What you will do: Select, from the data, each line where "timescale" occurs.

Design files in plain text:
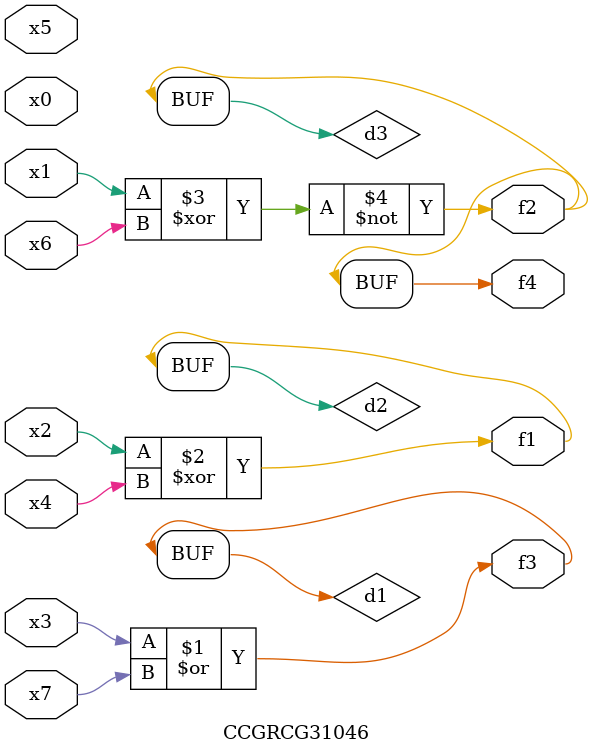
<source format=v>
module CCGRCG31046(
	input x0, x1, x2, x3, x4, x5, x6, x7,
	output f1, f2, f3, f4
);

	wire d1, d2, d3;

	or (d1, x3, x7);
	xor (d2, x2, x4);
	xnor (d3, x1, x6);
	assign f1 = d2;
	assign f2 = d3;
	assign f3 = d1;
	assign f4 = d3;
endmodule

</source>
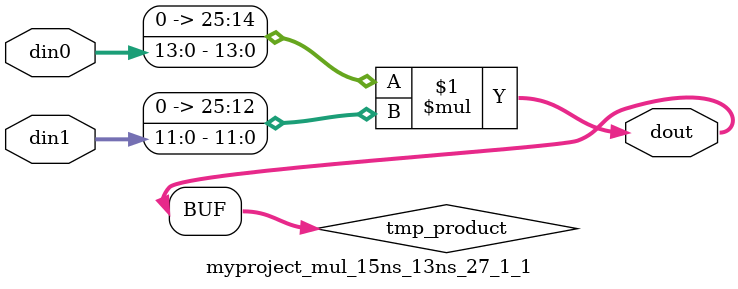
<source format=v>

`timescale 1 ns / 1 ps

  module myproject_mul_15ns_13ns_27_1_1(din0, din1, dout);
parameter ID = 1;
parameter NUM_STAGE = 0;
parameter din0_WIDTH = 14;
parameter din1_WIDTH = 12;
parameter dout_WIDTH = 26;

input [din0_WIDTH - 1 : 0] din0; 
input [din1_WIDTH - 1 : 0] din1; 
output [dout_WIDTH - 1 : 0] dout;

wire signed [dout_WIDTH - 1 : 0] tmp_product;










assign tmp_product = $signed({1'b0, din0}) * $signed({1'b0, din1});











assign dout = tmp_product;







endmodule

</source>
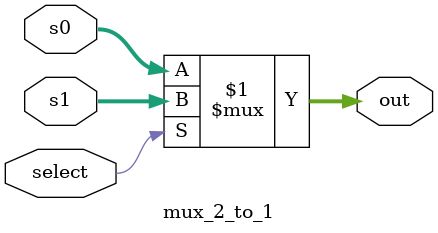
<source format=sv>
`timescale 1ns/1ps

module mux_2_to_1
#(parameter N = 3)
(
    input logic [2**N-1:0] s0,s1,
    input logic select,
    output logic [2**N-1:0] out
);

    assign out = select ? s1 : s0;

endmodule

</source>
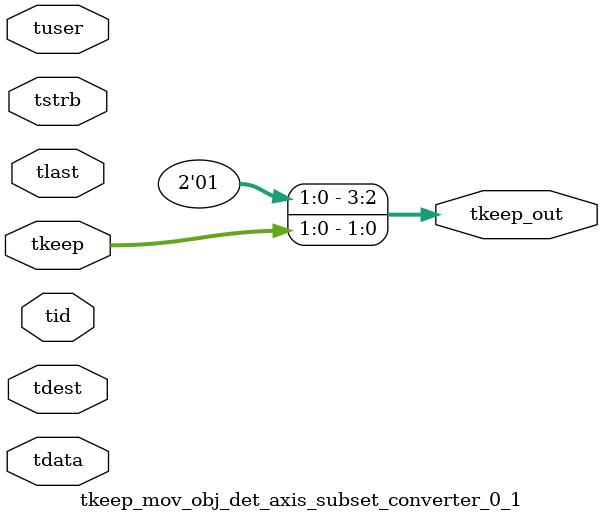
<source format=v>


`timescale 1ps/1ps

module tkeep_mov_obj_det_axis_subset_converter_0_1 #
(
parameter C_S_AXIS_TDATA_WIDTH = 32,
parameter C_S_AXIS_TUSER_WIDTH = 0,
parameter C_S_AXIS_TID_WIDTH   = 0,
parameter C_S_AXIS_TDEST_WIDTH = 0,
parameter C_M_AXIS_TDATA_WIDTH = 32
)
(
input  [(C_S_AXIS_TDATA_WIDTH == 0 ? 1 : C_S_AXIS_TDATA_WIDTH)-1:0     ] tdata,
input  [(C_S_AXIS_TUSER_WIDTH == 0 ? 1 : C_S_AXIS_TUSER_WIDTH)-1:0     ] tuser,
input  [(C_S_AXIS_TID_WIDTH   == 0 ? 1 : C_S_AXIS_TID_WIDTH)-1:0       ] tid,
input  [(C_S_AXIS_TDEST_WIDTH == 0 ? 1 : C_S_AXIS_TDEST_WIDTH)-1:0     ] tdest,
input  [(C_S_AXIS_TDATA_WIDTH/8)-1:0 ] tkeep,
input  [(C_S_AXIS_TDATA_WIDTH/8)-1:0 ] tstrb,
input                                                                    tlast,
output [(C_M_AXIS_TDATA_WIDTH/8)-1:0 ] tkeep_out
);

assign tkeep_out = {1'b1,tkeep[1:0]};

endmodule


</source>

Exercise solution:
`timescale 1 ns / 1 ps
`timescale 1ns/1ps
`timescale 1ps/1ps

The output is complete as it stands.